The heathen were the ruling race, descended from Ishmael, the bastard son of Abraham (Ibrahim), the real sons of the desert, full of animal life and energy. They had their sanctuary in the Kaaba at Mecca, which attracted annually large numbers of pilgrims long before Mohammed.
The Jews, after the destruction of Jerusalem, were scattered in Arabia, especially in the district of Medina, and exerted considerable influence by their higher culture and rabbinical traditions.

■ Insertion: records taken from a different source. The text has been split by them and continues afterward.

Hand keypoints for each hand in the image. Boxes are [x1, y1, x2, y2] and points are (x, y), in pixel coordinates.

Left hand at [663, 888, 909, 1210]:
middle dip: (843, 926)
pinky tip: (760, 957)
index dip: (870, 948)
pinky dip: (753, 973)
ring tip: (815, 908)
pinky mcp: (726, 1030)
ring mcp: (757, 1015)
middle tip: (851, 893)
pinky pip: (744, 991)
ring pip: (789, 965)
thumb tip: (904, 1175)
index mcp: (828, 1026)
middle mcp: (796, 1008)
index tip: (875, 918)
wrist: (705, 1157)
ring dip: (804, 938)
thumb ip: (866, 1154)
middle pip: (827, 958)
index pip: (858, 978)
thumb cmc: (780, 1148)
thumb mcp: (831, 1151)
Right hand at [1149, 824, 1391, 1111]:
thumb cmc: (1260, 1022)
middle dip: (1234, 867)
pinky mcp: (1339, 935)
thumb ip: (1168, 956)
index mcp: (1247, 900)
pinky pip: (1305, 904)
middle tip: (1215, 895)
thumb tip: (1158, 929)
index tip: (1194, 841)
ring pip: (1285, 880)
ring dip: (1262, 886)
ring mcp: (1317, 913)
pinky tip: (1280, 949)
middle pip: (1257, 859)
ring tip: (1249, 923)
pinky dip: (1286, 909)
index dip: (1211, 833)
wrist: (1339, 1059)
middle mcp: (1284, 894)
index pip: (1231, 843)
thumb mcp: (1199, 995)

The Christians belonged mostly to the various heretical sects which were expelled from the Roman empire during the violent doctrinal controversies of the fourth and fifth centuries. We find there traces of Arians, Sabellians, Ebionites, Nestorians, Eutychians, Monophysites, Marianites, and Collyridians or worshippers of Mary. Anchorets and monks settled in large numbers in Wady Feiran around Mount Serbal, and Justinian laid the foundation of the Convent of St. Catharine at the foot of Mount Sinai, which till the year 1859 harbored the oldest and most complete uncial manuscript of the Greek Scriptures of both Testaments from the age of Constantine. But it was a very superficial and corrupt Christianity which had found a home in those desert regions, where even the apostle Paul spent three years after his conversion in silent preparation for his great mission.

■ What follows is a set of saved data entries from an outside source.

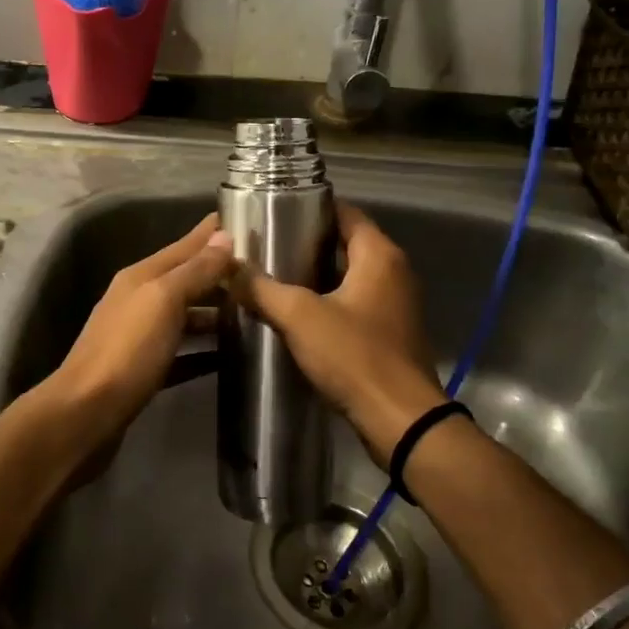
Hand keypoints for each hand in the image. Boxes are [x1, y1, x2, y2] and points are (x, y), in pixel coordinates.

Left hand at [46, 214, 236, 448]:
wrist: (86, 412)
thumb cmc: (128, 350)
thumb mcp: (163, 301)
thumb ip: (194, 270)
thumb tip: (223, 236)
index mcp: (141, 277)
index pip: (184, 246)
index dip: (211, 234)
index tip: (242, 219)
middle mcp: (138, 300)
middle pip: (185, 280)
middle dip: (218, 274)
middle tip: (261, 272)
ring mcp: (139, 337)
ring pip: (184, 316)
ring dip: (213, 313)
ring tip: (252, 313)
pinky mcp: (144, 370)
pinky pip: (181, 353)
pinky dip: (203, 351)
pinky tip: (227, 356)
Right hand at [230, 202, 445, 464]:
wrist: (400, 421)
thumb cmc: (355, 356)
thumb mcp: (300, 317)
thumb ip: (261, 289)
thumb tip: (227, 268)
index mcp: (380, 255)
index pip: (345, 212)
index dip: (311, 207)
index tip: (274, 210)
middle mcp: (394, 272)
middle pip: (346, 243)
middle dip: (307, 242)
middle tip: (265, 244)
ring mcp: (395, 304)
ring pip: (349, 276)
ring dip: (315, 275)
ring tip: (273, 275)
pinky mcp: (389, 333)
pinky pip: (355, 303)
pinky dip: (328, 301)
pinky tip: (295, 313)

These three races and religions, though deadly hostile to each other, alike revered Abraham, the father of the faithful, as their common ancestor. This fact might suggest to a great mind the idea to unite them by a national religion monotheistic in principle and eclectic in its character. This seems to have been the original project of the founder of Islâm.

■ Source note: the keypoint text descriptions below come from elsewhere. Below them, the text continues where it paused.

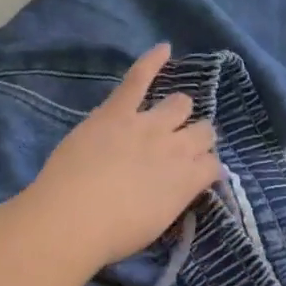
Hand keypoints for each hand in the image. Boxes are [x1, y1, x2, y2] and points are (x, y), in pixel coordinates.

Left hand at [26, 43, 221, 266]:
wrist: (72, 219)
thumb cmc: (112, 235)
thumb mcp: (157, 225)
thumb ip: (174, 199)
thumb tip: (178, 188)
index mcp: (189, 180)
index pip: (212, 165)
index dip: (204, 167)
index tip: (193, 175)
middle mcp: (177, 147)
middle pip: (203, 130)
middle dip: (197, 137)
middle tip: (178, 149)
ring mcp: (147, 124)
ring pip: (181, 103)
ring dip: (179, 110)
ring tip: (169, 116)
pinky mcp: (117, 111)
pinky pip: (138, 79)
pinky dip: (151, 61)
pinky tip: (163, 49)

It is made certain by recent research that there were at the time and before the call of Mohammed a considerable number of inquirers at Mecca and Medina, who had intercourse with Eastern Christians in Syria and Abyssinia, were dissatisfied with the idolatry around them, and inclined to monotheism, which they traced to Abraham. They called themselves Hanyfs, i.e. Converts, Puritans. One of them, Omayah of Tâif, we know to have been under Christian influence; others seem to have derived their monotheistic ideas from Judaism. Some of the early converts of Mohammed as, Zayd (his favorite slave), Omayab, or Umaijah (a popular poet), and Waraka (a cousin of Chadijah and a student of the Holy Scriptures of the Jews and Christians) belonged to this sect, and even Mohammed acknowledged himself at first a Hanyf.148148 Sprenger I. 45: ”Die bisher unbekannt gebliebenen Hanyfen waren die Vorläufer des Mohammad. Er nennt sich selbst einen Hanyf, und während der ersten Periode seines Lehramtes hat er wenig anderes gethan, als ihre Lehre bestätigt.” Waraka, it is said, believed in him, as long as he was a Hanyf, but then forsook him, and died a Christian or a Jew.149149 According to Sprenger, I. 91 sqq., he died a Christian; but Deutsch, l.c., p. 77, says: “Whatever Waraka was originally, he certainly lived and died a Jew.” He infers this from the fact that when asked by Chadijah for his opinion concerning Mohammed’s revelations, he cried out: ”Koddus! Koddus! (i.e., Kadosh, Holy). Verily this is the Namus (i.e., νόμος, Law) which came to Moses. He will be the prophet of his people.”
Mohammed consolidated and energized this reform-movement, and gave it a world-wide significance, under the new name of Islâm, i.e. resignation to God; whence Moslem (or Muslim), one who resigns himself to God.